The third strand involves interviews with the locals. The Grand's once bustling heydays are poignantly outlined by an elegant old lady who once sold sweets there as a teenager.

Out-of-town multiplexes have led to the death of The Grand, a situation which even some of the younger generation laments. As one young woman says, you can't watch a good movie at a multiplex.

« It's not a little bit of me, a little bit of him – it's rather this third place that neither of us would have reached alone. » Teresa Hubbard

Push the boundaries

Hubbard said that, as in many of the couple's other works, they were aiming to "push those boundaries" about perceptions of documentary and fiction as well as consider the relations between the two genres.

"One of the main differences to our other works is that there is a fixed starting point. In many, although not all of our other video works, the whole narrative is structured as a loop or a kind of shape and there's much less dialogue," she said, referring to works such as the six-minute Single Wide, which shows a single event – a crash into a trailer home – in a continuous loop.

She said Grand Paris Texas could nevertheless be understood as a "temporal" loop, as it was about how history repeats itself.

The cinema theme can also been seen in some of the couple's earlier works. A series of photographs, Arsenal, was shot in the now-demolished cinema of the same name in Berlin. A melancholy woman presides over dark shots of the interior, as if mourning the building's demise.

According to Schuppli, "the theme of the cinema as a space, as a location where one can transfer from reality into the artificial world, where one is seduced to be part of something for an hour or two... this is something they are reflecting on a lot".

Intense visit

The museum director said she had been following Hubbard and Birchler's careers since they worked in Basel in the mid-1990s. The duo also lived in Berlin before they settled in Austin, Texas in 2000.

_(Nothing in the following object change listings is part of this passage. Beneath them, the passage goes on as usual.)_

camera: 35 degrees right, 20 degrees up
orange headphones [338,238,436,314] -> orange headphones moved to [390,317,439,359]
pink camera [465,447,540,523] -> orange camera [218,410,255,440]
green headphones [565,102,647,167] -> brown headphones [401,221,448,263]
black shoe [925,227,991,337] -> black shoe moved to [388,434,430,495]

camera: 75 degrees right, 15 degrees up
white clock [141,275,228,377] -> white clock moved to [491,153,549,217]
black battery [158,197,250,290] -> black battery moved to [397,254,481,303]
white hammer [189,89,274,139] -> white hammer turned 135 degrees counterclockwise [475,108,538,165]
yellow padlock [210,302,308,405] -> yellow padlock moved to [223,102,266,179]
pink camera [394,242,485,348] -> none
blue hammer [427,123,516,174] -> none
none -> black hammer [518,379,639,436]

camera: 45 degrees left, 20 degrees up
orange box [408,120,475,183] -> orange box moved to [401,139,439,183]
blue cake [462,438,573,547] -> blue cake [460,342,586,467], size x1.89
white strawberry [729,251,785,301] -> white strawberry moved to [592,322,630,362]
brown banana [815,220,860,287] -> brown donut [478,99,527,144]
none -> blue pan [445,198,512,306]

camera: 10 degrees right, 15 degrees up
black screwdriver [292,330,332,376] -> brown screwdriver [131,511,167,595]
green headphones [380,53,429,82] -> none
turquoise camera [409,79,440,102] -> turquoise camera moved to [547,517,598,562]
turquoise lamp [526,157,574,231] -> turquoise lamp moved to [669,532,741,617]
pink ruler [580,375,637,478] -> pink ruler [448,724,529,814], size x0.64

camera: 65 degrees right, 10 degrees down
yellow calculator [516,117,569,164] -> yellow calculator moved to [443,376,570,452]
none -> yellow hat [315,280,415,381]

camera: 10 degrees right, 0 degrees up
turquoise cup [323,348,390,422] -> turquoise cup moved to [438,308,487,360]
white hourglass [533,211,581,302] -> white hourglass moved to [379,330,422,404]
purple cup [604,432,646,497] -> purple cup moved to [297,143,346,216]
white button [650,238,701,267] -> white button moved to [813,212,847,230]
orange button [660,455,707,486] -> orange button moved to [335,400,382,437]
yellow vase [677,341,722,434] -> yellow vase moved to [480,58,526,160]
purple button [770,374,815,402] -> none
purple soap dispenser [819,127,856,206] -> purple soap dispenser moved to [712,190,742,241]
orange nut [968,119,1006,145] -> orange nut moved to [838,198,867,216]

They still regularly exhibit in Europe and Hubbard said Switzerland had "always been supportive and challenging for our work".

At the Aargauer Kunsthaus, Schuppli has put together key video and photographic works which are arranged thematically rather than chronologically. The result is "the largest overview that has been done so far", she said.

Reoccurring themes involve the interplay of people and space, presence and absence and the inner and outer world. Reality, dreams and memory also play a role. Often these topics are presented in a mysterious way.

Schuppli said it was a very intense visit. "With most of the films I think many of the visitors will feel that they don't want to leave and that they want to see them again and again, as each time you see it differently, appreciate more details and realise more things," she said.

"The films have a kind of hypnotic quality and I hope that visitors can really experience that."